First I saw him at Applebee's, which is somewhat expected since it's our town's equivalent of The Peach Pit. We did one of those really awkward things where we looked at each other and had to decide whether to have a Britney-Justin danceoff or just ignore one another and take an interest in the extremely interesting carpeting. There was no danceoff this time.
The second time was at Spoon, this coffehouse where one of my friends works. It's this pseudo-intellectual hellhole that has grossly overpriced drinks and is constantly swarmed with twelve year olds, vicious homosexuals, and vicious twelve year old homosexuals. I go in there for some cheesecake with a friend and who do I spot? Not a vicious twelve year old homosexual, that's for sure. NICK. And he's sitting with the queen of vicious homosexuals, George. George is forever trying to pair things that don't match and wearing too much hair product. He would gladly beat the shit out of me with a blunt object if Nick asked. We eyed each other and then they paid their check and left. Still no danceoff.
Then, I'm shopping at H&M yesterday when all of a sudden my best friend is like "Person Most Likely to Kill You and Make It Look Like An Accident at six o'clock." She constantly insists on saying stuff like that even though she knows that I can only read a digital clock and can therefore not figure out where anyone is.
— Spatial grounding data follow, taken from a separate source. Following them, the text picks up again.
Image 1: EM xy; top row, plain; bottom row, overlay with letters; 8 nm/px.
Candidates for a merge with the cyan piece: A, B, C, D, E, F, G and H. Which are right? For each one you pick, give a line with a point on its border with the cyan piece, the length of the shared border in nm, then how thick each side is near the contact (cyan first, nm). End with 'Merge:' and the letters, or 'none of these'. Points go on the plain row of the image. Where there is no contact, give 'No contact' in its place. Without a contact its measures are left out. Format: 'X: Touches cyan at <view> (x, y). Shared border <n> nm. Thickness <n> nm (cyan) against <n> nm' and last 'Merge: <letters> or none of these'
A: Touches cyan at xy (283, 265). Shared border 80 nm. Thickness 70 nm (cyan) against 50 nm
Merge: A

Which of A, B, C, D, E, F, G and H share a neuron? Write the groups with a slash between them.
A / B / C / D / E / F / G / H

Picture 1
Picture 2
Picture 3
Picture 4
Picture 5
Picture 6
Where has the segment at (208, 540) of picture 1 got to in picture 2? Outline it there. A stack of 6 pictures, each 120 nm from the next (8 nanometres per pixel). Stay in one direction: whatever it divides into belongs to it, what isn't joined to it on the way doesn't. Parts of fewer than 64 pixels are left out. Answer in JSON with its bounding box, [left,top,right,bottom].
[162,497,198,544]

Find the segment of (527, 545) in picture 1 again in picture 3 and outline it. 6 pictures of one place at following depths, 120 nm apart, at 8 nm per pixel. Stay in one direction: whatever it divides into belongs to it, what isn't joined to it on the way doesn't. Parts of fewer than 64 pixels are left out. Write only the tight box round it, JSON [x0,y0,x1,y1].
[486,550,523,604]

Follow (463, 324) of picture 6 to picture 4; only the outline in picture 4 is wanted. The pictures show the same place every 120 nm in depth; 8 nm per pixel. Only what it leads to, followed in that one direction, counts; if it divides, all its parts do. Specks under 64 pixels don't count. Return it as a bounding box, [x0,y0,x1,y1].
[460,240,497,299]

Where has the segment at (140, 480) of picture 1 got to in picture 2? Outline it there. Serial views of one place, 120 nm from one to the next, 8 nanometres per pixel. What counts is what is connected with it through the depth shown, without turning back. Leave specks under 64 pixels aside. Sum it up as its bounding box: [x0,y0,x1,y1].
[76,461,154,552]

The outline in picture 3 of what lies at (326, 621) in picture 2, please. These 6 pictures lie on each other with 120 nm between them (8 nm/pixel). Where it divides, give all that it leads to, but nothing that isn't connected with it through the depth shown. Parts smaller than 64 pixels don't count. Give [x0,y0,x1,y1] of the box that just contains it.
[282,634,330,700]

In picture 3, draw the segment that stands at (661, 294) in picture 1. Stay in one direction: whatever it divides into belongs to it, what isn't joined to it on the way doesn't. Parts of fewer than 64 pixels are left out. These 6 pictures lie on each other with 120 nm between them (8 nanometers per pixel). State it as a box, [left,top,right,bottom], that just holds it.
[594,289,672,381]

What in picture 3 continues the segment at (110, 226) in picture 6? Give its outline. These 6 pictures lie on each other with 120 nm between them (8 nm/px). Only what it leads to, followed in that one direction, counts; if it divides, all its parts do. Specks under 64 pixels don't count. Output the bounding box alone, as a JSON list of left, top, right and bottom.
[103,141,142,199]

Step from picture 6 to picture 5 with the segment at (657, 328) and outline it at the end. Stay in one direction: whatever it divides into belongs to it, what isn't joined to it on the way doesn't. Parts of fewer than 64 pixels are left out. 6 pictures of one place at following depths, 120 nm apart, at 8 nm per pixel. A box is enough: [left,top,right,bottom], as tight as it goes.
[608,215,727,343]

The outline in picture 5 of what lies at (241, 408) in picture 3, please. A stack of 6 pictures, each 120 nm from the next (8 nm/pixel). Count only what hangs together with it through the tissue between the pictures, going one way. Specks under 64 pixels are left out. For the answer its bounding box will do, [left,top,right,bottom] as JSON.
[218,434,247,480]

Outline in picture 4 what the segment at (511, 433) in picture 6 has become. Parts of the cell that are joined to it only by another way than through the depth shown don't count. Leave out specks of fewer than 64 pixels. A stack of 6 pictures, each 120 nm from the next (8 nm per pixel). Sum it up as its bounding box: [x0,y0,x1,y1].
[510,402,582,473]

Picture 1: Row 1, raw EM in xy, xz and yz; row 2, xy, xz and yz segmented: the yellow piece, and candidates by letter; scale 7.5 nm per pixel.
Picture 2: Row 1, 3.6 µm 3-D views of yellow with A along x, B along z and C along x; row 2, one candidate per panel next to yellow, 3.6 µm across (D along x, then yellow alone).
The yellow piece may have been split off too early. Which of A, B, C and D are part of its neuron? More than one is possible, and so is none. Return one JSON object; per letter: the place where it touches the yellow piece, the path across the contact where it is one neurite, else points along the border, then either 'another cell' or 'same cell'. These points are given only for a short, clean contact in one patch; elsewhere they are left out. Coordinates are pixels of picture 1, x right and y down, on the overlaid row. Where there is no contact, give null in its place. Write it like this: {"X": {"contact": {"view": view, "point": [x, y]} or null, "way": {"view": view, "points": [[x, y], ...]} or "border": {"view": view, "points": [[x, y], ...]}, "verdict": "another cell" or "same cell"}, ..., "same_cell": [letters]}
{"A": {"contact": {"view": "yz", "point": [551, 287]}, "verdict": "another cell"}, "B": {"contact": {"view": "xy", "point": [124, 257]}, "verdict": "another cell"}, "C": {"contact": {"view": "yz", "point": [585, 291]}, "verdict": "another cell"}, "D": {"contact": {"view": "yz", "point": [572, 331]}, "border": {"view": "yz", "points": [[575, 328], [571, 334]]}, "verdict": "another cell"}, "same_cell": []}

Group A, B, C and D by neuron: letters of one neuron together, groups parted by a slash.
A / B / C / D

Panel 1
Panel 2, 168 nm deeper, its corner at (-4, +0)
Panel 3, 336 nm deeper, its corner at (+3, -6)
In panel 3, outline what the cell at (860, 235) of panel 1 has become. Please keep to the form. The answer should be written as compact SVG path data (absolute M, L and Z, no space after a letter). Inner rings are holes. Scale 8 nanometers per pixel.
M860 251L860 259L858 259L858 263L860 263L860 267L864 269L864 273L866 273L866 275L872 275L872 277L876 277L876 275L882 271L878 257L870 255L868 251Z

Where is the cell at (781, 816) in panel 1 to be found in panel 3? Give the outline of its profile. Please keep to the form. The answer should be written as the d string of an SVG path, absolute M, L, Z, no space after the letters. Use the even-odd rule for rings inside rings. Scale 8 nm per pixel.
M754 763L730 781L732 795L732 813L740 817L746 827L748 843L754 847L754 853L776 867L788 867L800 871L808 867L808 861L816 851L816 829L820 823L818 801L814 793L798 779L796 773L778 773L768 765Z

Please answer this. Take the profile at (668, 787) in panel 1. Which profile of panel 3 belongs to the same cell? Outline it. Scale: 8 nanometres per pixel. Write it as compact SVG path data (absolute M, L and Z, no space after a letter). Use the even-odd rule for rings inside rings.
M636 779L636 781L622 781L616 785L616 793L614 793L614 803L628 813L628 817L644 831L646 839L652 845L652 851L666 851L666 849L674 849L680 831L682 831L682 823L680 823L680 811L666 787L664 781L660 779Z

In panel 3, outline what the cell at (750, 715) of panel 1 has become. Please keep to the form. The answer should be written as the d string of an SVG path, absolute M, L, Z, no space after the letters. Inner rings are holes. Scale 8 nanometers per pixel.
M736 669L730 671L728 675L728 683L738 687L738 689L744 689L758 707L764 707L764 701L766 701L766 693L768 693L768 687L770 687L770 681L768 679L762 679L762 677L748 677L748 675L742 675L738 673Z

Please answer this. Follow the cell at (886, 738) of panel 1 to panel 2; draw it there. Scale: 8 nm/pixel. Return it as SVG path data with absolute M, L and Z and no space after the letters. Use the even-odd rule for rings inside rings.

So I look over my shoulder (hoping I'm not looking in the total wrong direction) and there he is, which his stupid transformer girlfriend. We call her the transformer because she's six feet tall (he's like... 5'5) and can probably shoot laser beams out of her eyes. One look, and he shoots out of the store.
I'M STILL WAITING FOR MY DANCEOFF.
P.S. - My parents are dragging me to a pig-roast upstate. I don't even think I have to say anything else to convince you why this is just SO ridiculous.